Five minutes with… John Claude Bemis:
Published: Mar 19, 2013 07:00 PM
Modified: Mar 17, 2013 01:45 PM
RALEIGH - Children’s book author John Claude Bemis has been named the 2013 Piedmont Laureate, a role he hopes will take him not just to schools and libraries but to music festivals and other community events to promote the literary arts.
“We’re being real creative in how we get out and connect the literary arts to people around the community,” Bemis said.
The Raleigh Arts Commission and four other Triangle arts councils run the Piedmont Laureate program, which features a different literary form each year.
Bemis, 40, is the author of the Clockwork Dark trilogy, which began with the book “The Nine Pound Hammer,” and his latest novel is “The Prince Who Fell From the Sky.” He taught elementary school for 13 years and lives in Hillsborough with his wife and daughter. Responses have been edited for length. Q. How does it feel to be named Piedmont Laureate?
I’m originally from Eastern North Carolina, but I’ve been in the Triangle now for more than 20 years. This is home for me, and I value being active in my community. To have this honor of being the person who kind of represents the literary community of the Triangle for this year is tremendous. Q. What would you like to accomplish with your time as Laureate?
When I found out that they were doing children’s book writing, I thought this is a great opportunity to call attention to this wonderful artistic medium that we have, because children’s literature is something that is a touchstone for all of us. All of us have had a book or books from our childhood that were important and crucial to us. Q. How and when did you start writing?

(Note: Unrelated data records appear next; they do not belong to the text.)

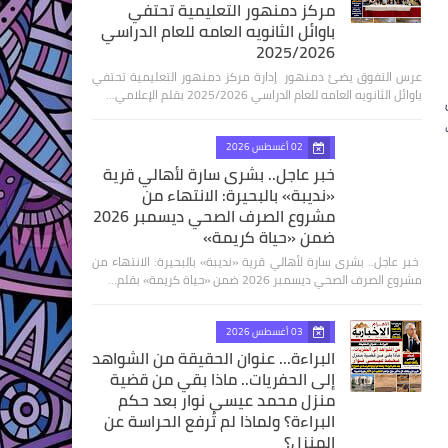
مركز دمنهور التعليمية تحتفي
باوائل الثانويه العامه للعام الدراسي
2025/2026
عرس التفوق يضئ دمنهور إدارة مركز دمنهور التعليمية تحتفي
باوائل الثانويه العامه للعام الدراسي 2025/2026 بقلم الإعلامي…
ن
02 أغسطس 2026
خبر عاجل.. بشرى سارة لأهالي قرية
«نديبة» بالبحيرة: الانتهاء من
مشروع الصرف الصحي ديسمبر 2026
ضمن «حياة كريمة»
​ خبر عاجل.. بشرى سارة لأهالي قرية «نديبة» بالبحيرة: الانتهاء من
مشروع الصرف الصحي ديسمبر 2026 ضمن «حياة كريمة» بقلم…
03 أغسطس 2026
البراءة... عنوان الحقيقة من الشواهد
إلى الحفريات.. ماذا بقي من قضية
منزل محمد عيسى نوار بعد حكم
البراءة؟ ولماذا لم تُرفع الحراسة عن
المنزل؟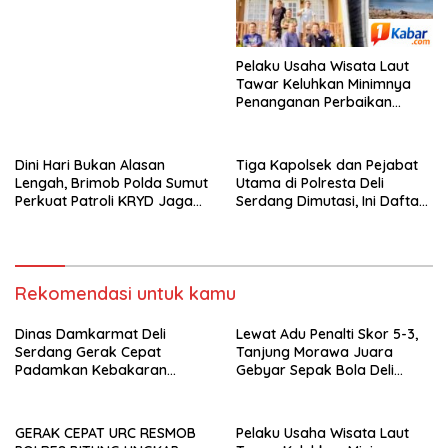
TERDUGA PELAKU
DIAMANKAN
Pelaku Usaha Wisata Laut
Tawar Keluhkan Minimnya
Penanganan Perbaikan
Kerusakan Pasca Bencana
Hidrometeorologi 2025
Dini Hari Bukan Alasan
Tiga Kapolsek dan Pejabat
Lengah, Brimob Polda Sumut
Utama di Polresta Deli
Perkuat Patroli KRYD Jaga
Serdang Dimutasi, Ini Daftar
Kota Medan Tetap Kondusif
Pejabat yang Bergeser!
Rekomendasi untuk kamu
Dinas Damkarmat Deli
Lewat Adu Penalti Skor 5-3,
Serdang Gerak Cepat
Tanjung Morawa Juara
Padamkan Kebakaran
Gebyar Sepak Bola Deli
Gudang Stok Grosir di Jalan
Serdang
Wonosari-Tanjung Morawa
GERAK CEPAT URC RESMOB
Pelaku Usaha Wisata Laut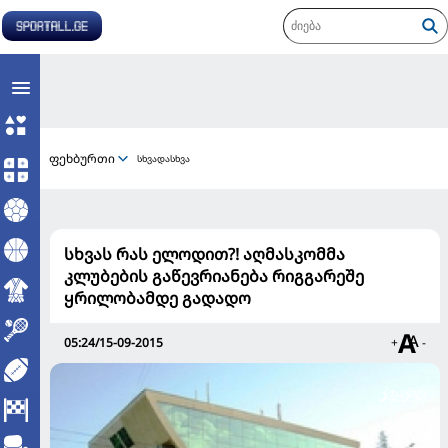
ფეხბურთი
სხვადასხვა
სხვას რას ელოდით?! აღმასკომმა
კლუბების გაწევრიანება რიგგარეშე
ყრილობამდე გადადო
05:24/15-09-2015
+
-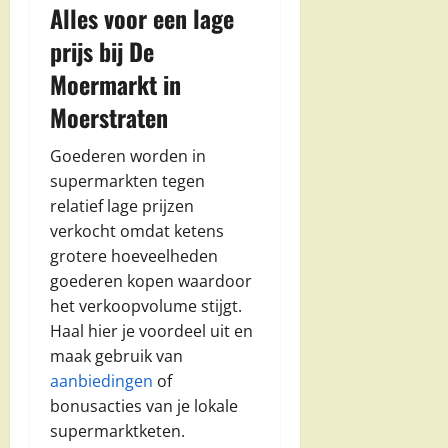
Alles voor een lage
prijs bij De
Moermarkt in
Moerstraten
Goederen worden in
supermarkten tegen
relatief lage prijzen
verkocht omdat ketens
grotere hoeveelheden
goederen kopen waardoor
het verkoopvolume stijgt.
Haal hier je voordeel uit en
maak gebruik van
aanbiedingen
of
bonusacties van je lokale
supermarktketen.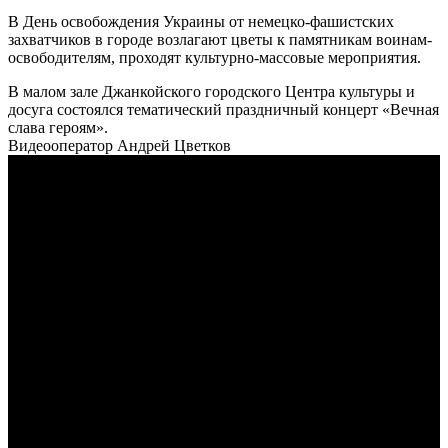
В День освобождения Украины от немецко-фашистских
захватчиков в городе возлагают цветы к памятникам воинам-
освободителям, проходят культурно-массовые мероприятия.
В малом зале Джанкойского городского Центра культуры и
досуга состоялся тематический праздничный концерт «Вечная
слава героям».
Видеооператор Андрей Цветков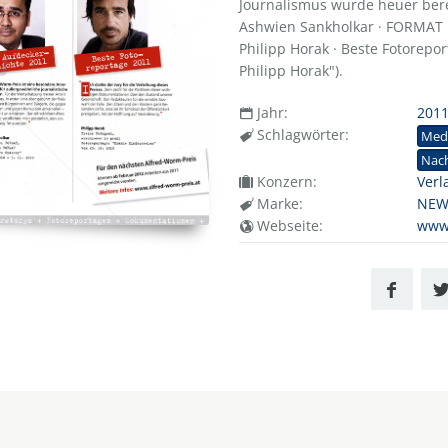
Journalismus wurde heuer bere
Ashwien Sankholkar · FORMAT 
Philipp Horak · Beste Fotorepo
Philipp Horak").
Jahr:
201
Schlagwörter:
Med
Nac
Konzern:
Verl
Marke:
NEW
Webseite:
www.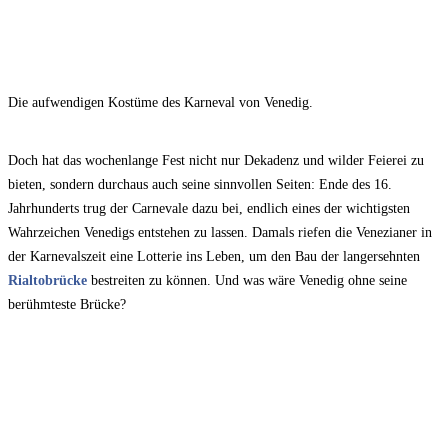
Die aufwendigen Kostüme des Karneval von Venedig.
Doch hat das wochenlange Fest nicht nur Dekadenz und wilder Feierei zu
bieten, sondern durchaus auch seine sinnvollen Seiten: Ende des 16.
Jahrhunderts trug der Carnevale dazu bei, endlich eines der wichtigsten
Wahrzeichen Venedigs entstehen zu lassen. Damals riefen die Venezianer in
der Karnevalszeit eine Lotterie ins Leben, um den Bau der langersehnten
Rialtobrücke
bestreiten zu können. Und was wäre Venedig ohne seine
berühmteste Brücke?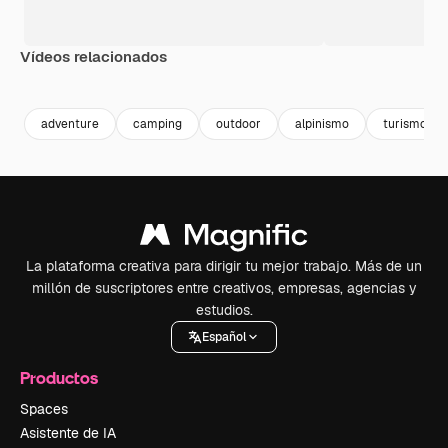
Vídeos relacionados
Premium
Premium
Premium
Premium
adventure
camping
outdoor
alpinismo
turismo
La plataforma creativa para dirigir tu mejor trabajo. Más de un
millón de suscriptores entre creativos, empresas, agencias y
estudios.
Español
Productos
Spaces
Asistente de IA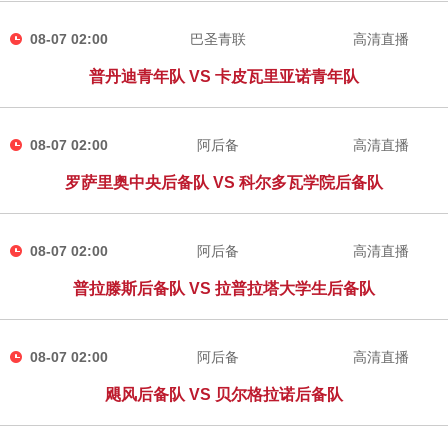
08-07 02:00
巴圣青联
高清直播
普丹迪青年队 VS 卡皮瓦里亚诺青年队
08-07 02:00
阿后备
高清直播
罗萨里奥中央后备队 VS 科尔多瓦学院后备队
08-07 02:00
阿后备
高清直播
普拉滕斯后备队 VS 拉普拉塔大学生后备队
08-07 02:00
阿后备
高清直播
飓风后备队 VS 贝尔格拉诺后备队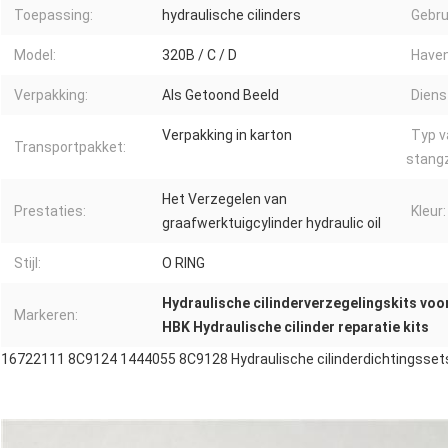
Toepassing:
hydraulische cilinders
Gebru
Model:
320B / C / D
Haven
Verpakking:
Als Getoond Beeld
Diens
Verpakking in karton
Typ v
Transportpakket:
stangz
Het Verzegelen van
Prestaties:
Kleur:
graafwerktuigcylinder hydraulic oil
Stijl:
O RING
Hydraulische cilinderverzegelingskits voo
Markeren:
HBK Hydraulische cilinder reparatie kits
16722111 8C9124 1444055 8C9128 Hydraulische cilinderdichtingsse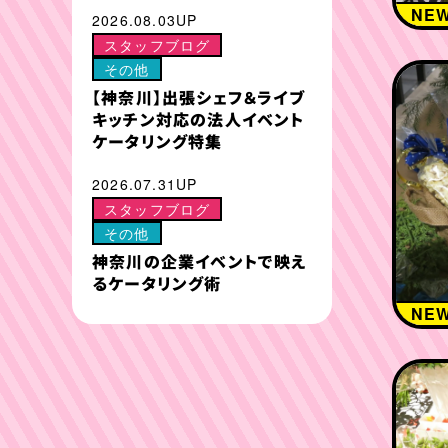
NE
2026.08.03UP
スタッフブログ
その他
【神奈川】出張シェフ＆ライブ
キッチン対応の法人イベント
ケータリング特集
2026.07.31UP
スタッフブログ
その他
神奈川の企業イベントで映え
るケータリング術
NE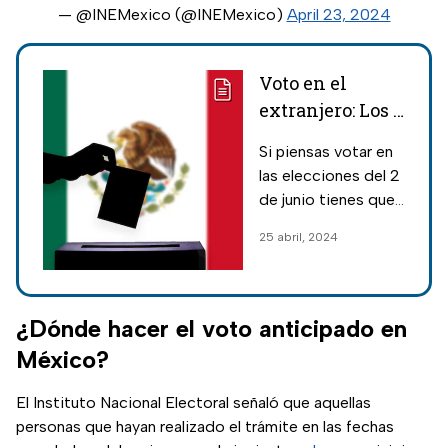
— @INEMexico (@INEMexico)
April 23, 2024
Voto en el
extranjero: Los 2
requisitos que
Si piensas votar en
necesitas fuera
las elecciones del 2
del país para
de junio tienes que
votar en las
conocer cuáles son
25 abril, 2024
Elecciones 2024
los dos requisitos
México
necesarios para
participar
¿Dónde hacer el voto anticipado en
México?
El Instituto Nacional Electoral señaló que aquellas
personas que hayan realizado el trámite en las fechas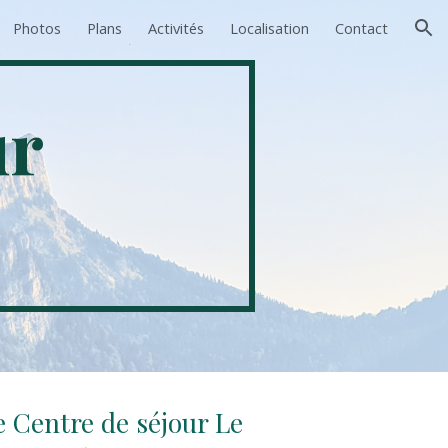
Photos
Plans
Activités
Localisation
Contact
ion
ur
e Centre de séjour Le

I really became a children’s book writer because I’ve always loved books for young people. I just think that they are the most tremendous books written. I became an elementary school teacher in large part because of how much I loved those books and loved working with young people.
I started writing stories for fun – I mean I’d always been making up stories for fun – but then I started to take it more seriously with the idea of trying to get published. I just began coming home after school and spending that time writing stories and making up the kinds of stories that I wanted to read and the stories I could imagine my 12-year-old self wanting to read. Q. Where do you get inspiration for your stories?
“The Nine Pound Hammer” grew out of my passion for Southern folklore and American history, our diverse, rich roots and folk music that we have. Those are things that I loved and was passionate about and just got my imagination going. And I look to those kinds of things to try to create this fantasy world – an American fantasy world, an America of legend. Q.What advice would you give an aspiring writer?
My advice is that they look to their own personal passions and interests no matter how weird or unusual or geeky they are. When you take those things that get you excited and you put them in your stories, you can’t help but make your stories all the more exciting because that’s what you’re excited about.
The other advice that I often give is really to look around at the world with curiosity because ideas are all around us. People ask me as a writer often, “Where do you get your ideas?” and the reality is everywhere. If you just look around with a bit of wonder and curiosity, ideas are just waiting to be found.